HiveMindRL 🐝🤖

Abstract

This is the codebase for the experiments pertaining to "HiveMind is a single RL agent". In this paper we show that decentralised local imitation rules aggregate into a Single RL agent.

Talk:

Repository Structure

src/
├── bandit.py                  # Bandit environments (Linear, Sigmoid, Congestion)
├── reinforcement_learning.py  # RL algorithms: CL, MCL, P-CL, P-MCL
├── population_simulation.py   # Population dynamics: Imitation of Success, Weighted Voter Rule, Majority Rule
├── analytical_solutions.py    # Closed-form replicator dynamics (TRD, MRD)
├── rl.ipynb                   # RL bandit experiments
├── populations.ipynb          # Population simulation experiments
└── plots.ipynb                # Supplementary/exploratory plots

Notebooks

`src/rl.ipynb` — RL Bandit Experiments

Generates figures comparing the Cross Learning (CL) and Maynard Cross Learning (MCL) bandit algorithms against closed-form analytical baselines (TRD and MRD replicator dynamics) across three reward distributions (Low / Middle / High q_a's).
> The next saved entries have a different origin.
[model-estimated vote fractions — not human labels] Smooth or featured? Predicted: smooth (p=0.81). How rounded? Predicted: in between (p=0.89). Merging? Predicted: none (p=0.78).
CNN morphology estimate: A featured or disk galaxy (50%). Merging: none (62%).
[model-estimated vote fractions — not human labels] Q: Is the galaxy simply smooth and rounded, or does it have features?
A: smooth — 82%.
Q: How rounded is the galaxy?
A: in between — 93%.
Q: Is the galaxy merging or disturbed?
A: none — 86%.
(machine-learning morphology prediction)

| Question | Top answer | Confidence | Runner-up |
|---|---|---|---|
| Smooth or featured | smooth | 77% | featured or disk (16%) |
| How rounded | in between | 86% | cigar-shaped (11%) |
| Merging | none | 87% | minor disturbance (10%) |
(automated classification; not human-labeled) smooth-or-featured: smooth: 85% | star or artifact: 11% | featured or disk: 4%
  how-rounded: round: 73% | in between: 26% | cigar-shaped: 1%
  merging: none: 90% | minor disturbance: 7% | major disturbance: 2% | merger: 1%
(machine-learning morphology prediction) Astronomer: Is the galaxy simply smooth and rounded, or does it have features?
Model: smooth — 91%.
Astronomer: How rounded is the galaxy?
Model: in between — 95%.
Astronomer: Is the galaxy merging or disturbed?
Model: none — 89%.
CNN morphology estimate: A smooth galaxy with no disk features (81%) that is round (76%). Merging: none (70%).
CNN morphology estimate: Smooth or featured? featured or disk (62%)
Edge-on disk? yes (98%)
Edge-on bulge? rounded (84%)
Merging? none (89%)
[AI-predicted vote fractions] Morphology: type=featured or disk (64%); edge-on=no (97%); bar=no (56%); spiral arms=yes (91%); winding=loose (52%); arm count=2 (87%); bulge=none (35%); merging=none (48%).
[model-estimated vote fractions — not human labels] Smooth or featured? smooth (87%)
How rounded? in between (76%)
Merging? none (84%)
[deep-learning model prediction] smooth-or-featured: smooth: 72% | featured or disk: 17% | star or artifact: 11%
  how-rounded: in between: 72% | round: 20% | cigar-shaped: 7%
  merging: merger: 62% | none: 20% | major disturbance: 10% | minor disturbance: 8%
Section	Description	Output
Streaming RL	Single-environment CL and MCL at two learning rates (α = 0.001, 0.1) over up to 150k steps	`streaming_rl_experiments.pdf`
Parallel RL	Multi-environment P-CL and P-MCL varying parallel environments B ∈ {10, 1000}	`parallel_rl_experiments.pdf`
Congestion	CL/MCL on a two-action congestion bandit; includes interactive reward histogram widget	`congestion_experiment_rl.pdf`

`src/populations.ipynb` — Population Simulation Experiments

Generates figures comparing population simulations (Weighted Voter Rule and Imitation of Success) against the same TRD/MRD analytical baselines.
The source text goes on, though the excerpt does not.